- Document passage -
Notice that $\phi$ maps the sets between $\{A\}$ and $\{A,B,C\}$ to the attribute set $\{ a,b\}$ , and the sets between $\{A,D\}$ and $\{A,B,C,D\}$ to $\{b\}$ . These ranges of sets are called intervals, and for elements $p\leq q$ of a poset $P$ the interval $[p,q]$ is the set $\{ r\in P\,\vert\, p\leq r\leq q\}$ .

Going the other way, let’s focus on subsets of $\{a,b\}$ :

$\begin{align*} \psi(\{a\}) &= \{A,B,C\}\\ \psi(\{b\}) &= \{A,B,C,D\}\\ \psi(\{a,b\}) &= \{A,B,C\} \end{align*}$

If we look closely we can see that what is happening is that these functions directly relate intervals of each of the powerset lattice with each other. For our example, the relation identifies six intervals in each lattice that are related by the functions.

The four element powerset lattice for objects is on the left, and the dual of the five element powerset lattice on the right, each partitioned into six intervals that are related by the functions derived from the incidence relation.

To be precise, what is happening is that $\phi$ maps all of the elements of each interval of $(\mathcal{P}(G),\subseteq)$ to the minimum element of the corresponding interval in $(\mathcal{P}(M),\supseteq)$ (in other words, the largest set in the interval), and vice versa. This means the composition of the two functions gives us closure operators

$\begin{align*} \phi(\psi(B))&=\{ b^\prime\in M\,\vert\, (a,b^\prime)\in I, (a,b)\in I, b\in B\}\\ \psi(\phi(A))&=\{ a^\prime\in G\,\vert\, (a^\prime,b)\in I, (a,b)\in I, a\in A\} \end{align*}$

This construction gives us the basic idea of formal concept analysis – that certain pairs of object sets and attribute sets represent the fundamental relationships in the incidence relation.

Formal concepts and the concept lattice

The pairs of sets identified by the Galois connection are the formal concepts for the context $\mathbb{K}(G,M,I)$ – defined as pairs $(A,B)$ of sets $A\subseteq G$ and $B\subseteq M$ satisfying $\phi(A)=B$ and $\psi(B)=A$ . The set of objects $A$ is called the extent, and the set of attributes $B$ is the intent. In terms of notation, for formal concept $c$ , the extent is $\alpha(c)$ , and the intent is $\beta(c)$ . We can use also the closure directly to construct concepts. Given a set $A\subseteq G$ , we define $\gamma A=(\psi(\phi(A)),\phi(A))$ , and given a set $B\subseteq M$ , we define $\mu B = (\psi(B),\phi(\psi(B)))$ .

- Your tasks -
(a) In the passage on formal concept analysis, what is the set of objects $A$ of a formal concept called?
(b) List every subset of $\{a,b\}$ to which $\psi$ is applied in the passage on formal concept analysis.
(c) Output the passage on formal concept analysis from "Formal concepts and" to "B = (\psi(B),\phi(\psi(B)))$ .", copying it word for word.

- Information shown -
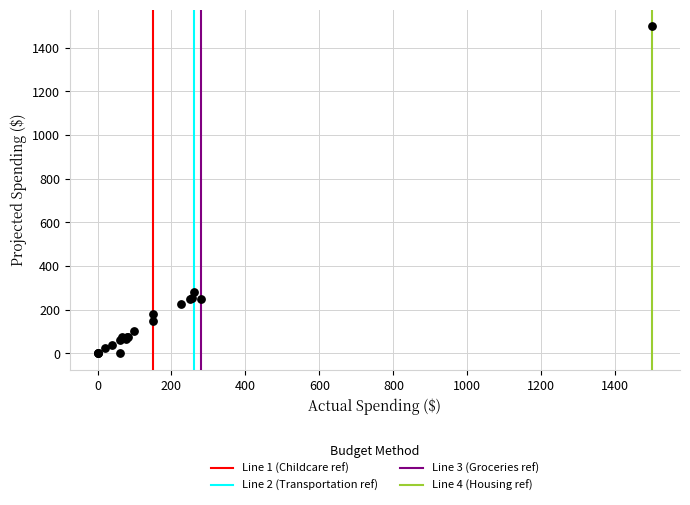

What Y value in the scatter plot is closest to 750?

280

- Results for each task -
(a) The extent.

(b) $\{a\}$, $\{b\}$, $\{a,b\}$

(c)
Formal concepts and the concept lattice

The pairs of sets identified by the Galois connection are the formal concepts for the context $\mathbb{K}(G,M,I)$ – defined as pairs $(A,B)$ of sets $A\subseteq G$ and $B\subseteq M$ satisfying $\phi(A)=B$ and $\psi(B)=A$ . The set of objects $A$ is called the extent, and the set of attributes $B$ is the intent. In terms of notation, for formal concept $c$ , the extent is $\alpha(c)$ , and the intent is $\beta(c)$ . We can use also the closure directly to construct concepts. Given a set $A\subseteq G$ , we define $\gamma A=(\psi(\phi(A)),\phi(A))$ , and given a set $B\subseteq M$ , we define $\mu B = (\psi(B),\phi(\psi(B)))$ .